Doors to The Church of the Holy Sepulchre – built over the spot Christians believe Jesus was crucified and resurrected – are locked indefinitely for the first time in 700 years.

At a time of year the sites are usually teeming with tourists and pilgrims, the hallmark steep cobblestone streets of Jerusalem's Old City are deserted.

Tourism and revenue losses

Tens of thousands of tourists generally flock to Jerusalem for the holiday season but with the COVID-19 pandemic comes tremendous tourism industry revenue loss. The current estimate is hotel and tourist industry related businesses will suffer losses of more than a billion dollars.

Empty city /CGTN

Empty city /CGTN

The virtual solution

Religious leaders affiliated with the Church of the Holy Sepulchre say they'll conduct Easter Sunday rituals on behalf of all major denominations to be broadcast around the world.

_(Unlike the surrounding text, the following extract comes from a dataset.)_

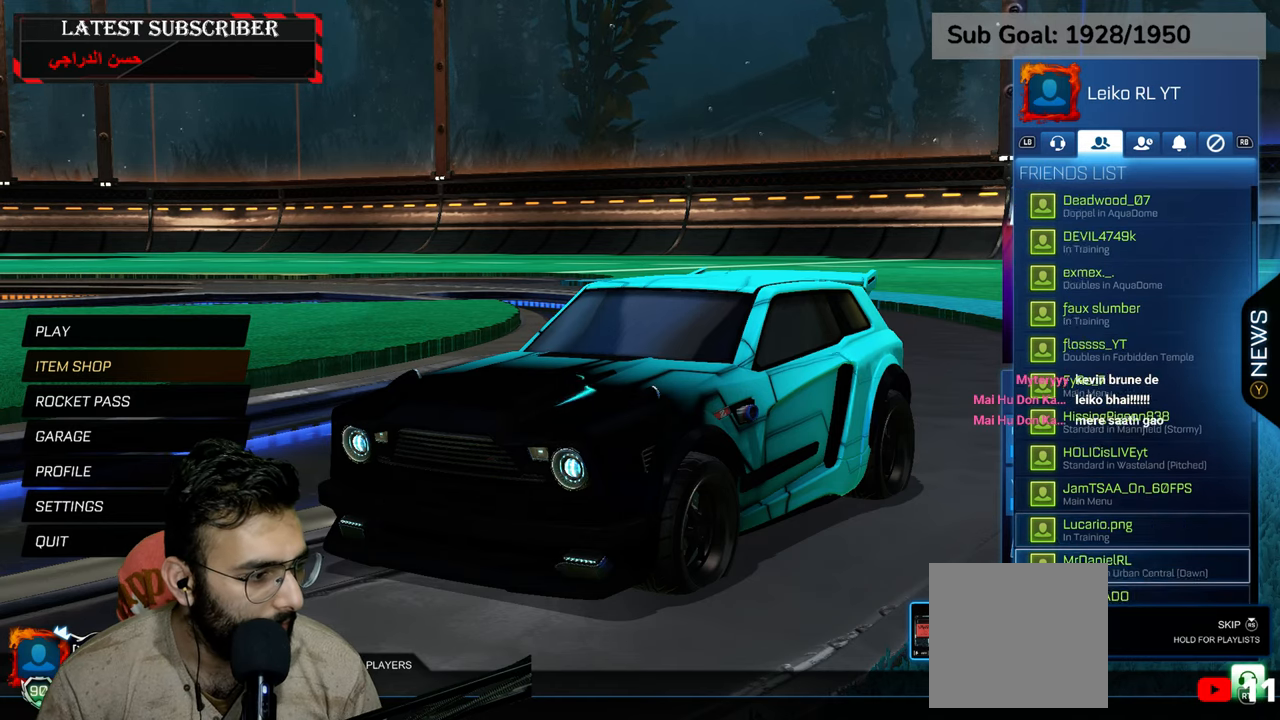
{"dt_ms": 500, "buttons": [], "left_stick": "down", "right_stick": "center", "events": []}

Moslem leaders are taking a "wait and see" approach to Ramadan prayer services and broadcasts.

Essential shopkeepers in Jerusalem's Old City – food, produce and pharmaceutical shops serving the one km square city's population – told CGTN they prefer not to speculate about Ramadan business.

Western Wall /CGTN

Western Wall /CGTN

"We still have a few weeks. Maybe something will change," one shopkeeper said.

Ramadan is scheduled to begin on April 24.

The city's Jewish Quarter was a virtual ghost-town in the days leading up to the Passover holiday.

Israel's government clamped a lockdown and curfew on all residents prior to the Passover holiday to keep families from trying to gather for the holiday meal.